After the pan patas de crema went into the oven, we finally had dinner. Coincidentally, the woman next to me and I were the only vegetarians in the group. Our dinner platter consisted of mushrooms cooked in cheese, refried beans, a tostada – all topped with a black, mole-like chimole sauce. Chimole is a Yucatan condiment made from chili peppers, onion, garlic, spices and has a smoky flavor. The non-vegetarians got turkey.

298Vegetarian dinner platter: mushrooms, cheese, refried beans, and tostada in chimole sauce

The dinner was decent but no match for the ever-stronger smell of fresh baked bread wafting through the kitchen. Out of the oven, the breads were huge with a hard surface. We were like kids marveling at our creations and taking pictures. This might be the best part of baking: the magical feeling of creating something delicious out of such simple ingredients as flour, butter, and sugar.

Because Whole Foods was a sponsor of the event (most of the ingredients were from its 365 brand), we all left with a Whole Foods shopping bag to carry our bread.
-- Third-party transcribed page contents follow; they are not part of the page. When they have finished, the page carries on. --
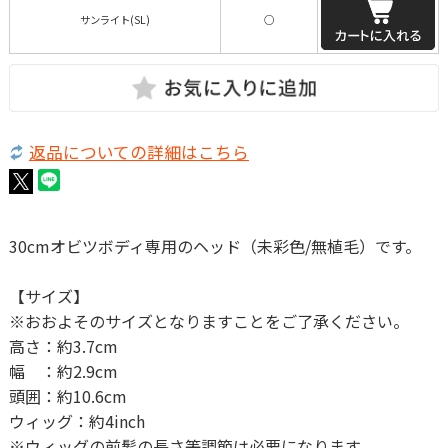
サンライト(SL)
○
返品についての詳細はこちら
30cmオビツボディ専用のヘッド（未彩色/無植毛）です。
【サイズ】
※おおよそのサイズとなりますことをご了承ください。
高さ：約3.7cm
幅 ：約2.9cm
頭囲：約10.6cm
ウィッグ：約4inch
※ウィッグの前髪の長さ等調節は必要になります。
The bread was warm and supposedly we should let it cool before eating, but the smell of vanilla and cinnamon won over my self-control.

As I walked to the 24th Street BART station,  I couldn’t stop nibbling on the crunchy coating and dense interior of the pan patas de crema. I finished the entire loaf of bread when I arrived at the station. Guess how long I could keep my hands off the pan de muerto for the rest of my trip home.